# Instruction
Quote the Web 3.0 article word for word, starting at the words "A software developer" and stopping after "financial crisis happened.".

# Source text
******

A software developer at ceedcap

Written By: Akinola Ayomide
Edited and reviewed by: Owolabi Olutola

The 2008 financial crisis was a heart breaking moment in human history. Big banks issued housing loans to people without caring if they could pay back or not. These banks did this with a guarantee that insurance companies would pay for defaults if they ever occured. At some point, the insurances couldn't pay for the excess bad loans these banks has greedily given out, then financial crisis happened.

During the crisis, many banks filed for bankruptcy, thousands of people lost their jobs and many more were rendered homeless. This period caused a great distrust in financial institutions. This distrust fueled the creation of Bitcoin in 2009 by Satoshi Nakamoto.

The creation of Bitcoin birthed the blockchain concept, which is the core technology on which web 3.0 operates.

In this article, we would cover the following:

  • What is Web 3.0

  • Why Web 3.0

  • Becoming a web 3.0 developer

What is Web 3.0

Web 3.0 is also known as the decentralized web. it is the latest generation of internet applications and services powered by blockchain technology.

Bitcoin is the first truly digital currency and the inspiration for web 3.0. Bitcoin is revolutionizing how we exchange value across the internet without any intermediaries like the banks. Decentralization made bitcoin very succesful in the finance ecosystem, now, companies are looking to apply the same concept of decentralization to other fields like NFTs, metaverse, etc.

This inspired the launch of Ethereum, programmable blockchain technology in July 2015. While Bitcoin was mainly used as a digital currency for the exchange of value, Ethereum was built to enable us to build even more advanced blockchain systems.

******

# Extracted data entries
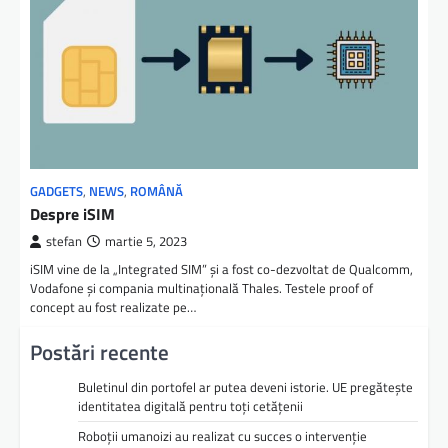
GADGETS
,
NEWS
,
ROMÂNĂ
Despre iSIM
stefan
martie 5, 2023
iSIM vine de la „Integrated SIM” şi a fost co-dezvoltat de Qualcomm,
Vodafone şi compania multinaţională Thales. Testele proof of
concept au fost realizate pe…
Postări recente
Buletinul din portofel ar putea deveni istorie. UE pregătește
identitatea digitală pentru toți cetățenii
Roboții umanoizi au realizat cu succes o intervenție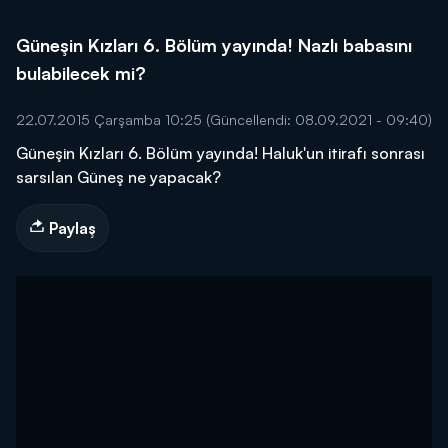
Güneşin Kızları 6. Bölüm yayında! Nazlı babasını
bulabilecek mi?
22.07.2015 Çarşamba 10:25
(Güncellendi: 08.09.2021 - 09:40)
Güneşin Kızları 6. Bölüm yayında! Haluk'un itirafı sonrası
sarsılan Güneş ne yapacak?
Paylaş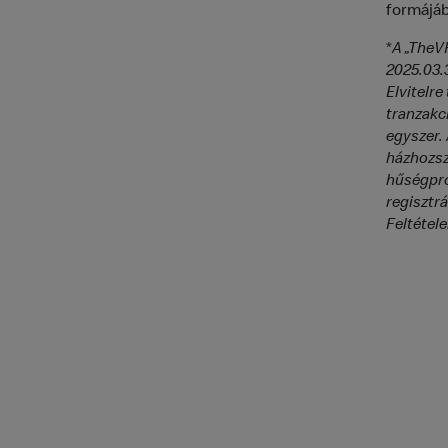
formájáb
*
A „TheVR
2025.03.
Elvitelre
tranzakc
egyszer.
házhozszá
hűségpro
regisztr
Feltétel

******

# Response to the task
A software developer at ceedcap

Written By: Akinola Ayomide
Edited and reviewed by: Owolabi Olutola

The 2008 financial crisis was a heart breaking moment in human history. Big banks issued housing loans to people without caring if they could pay back or not. These banks did this with a guarantee that insurance companies would pay for defaults if they ever occured. At some point, the insurances couldn't pay for the excess bad loans these banks has greedily given out, then financial crisis happened.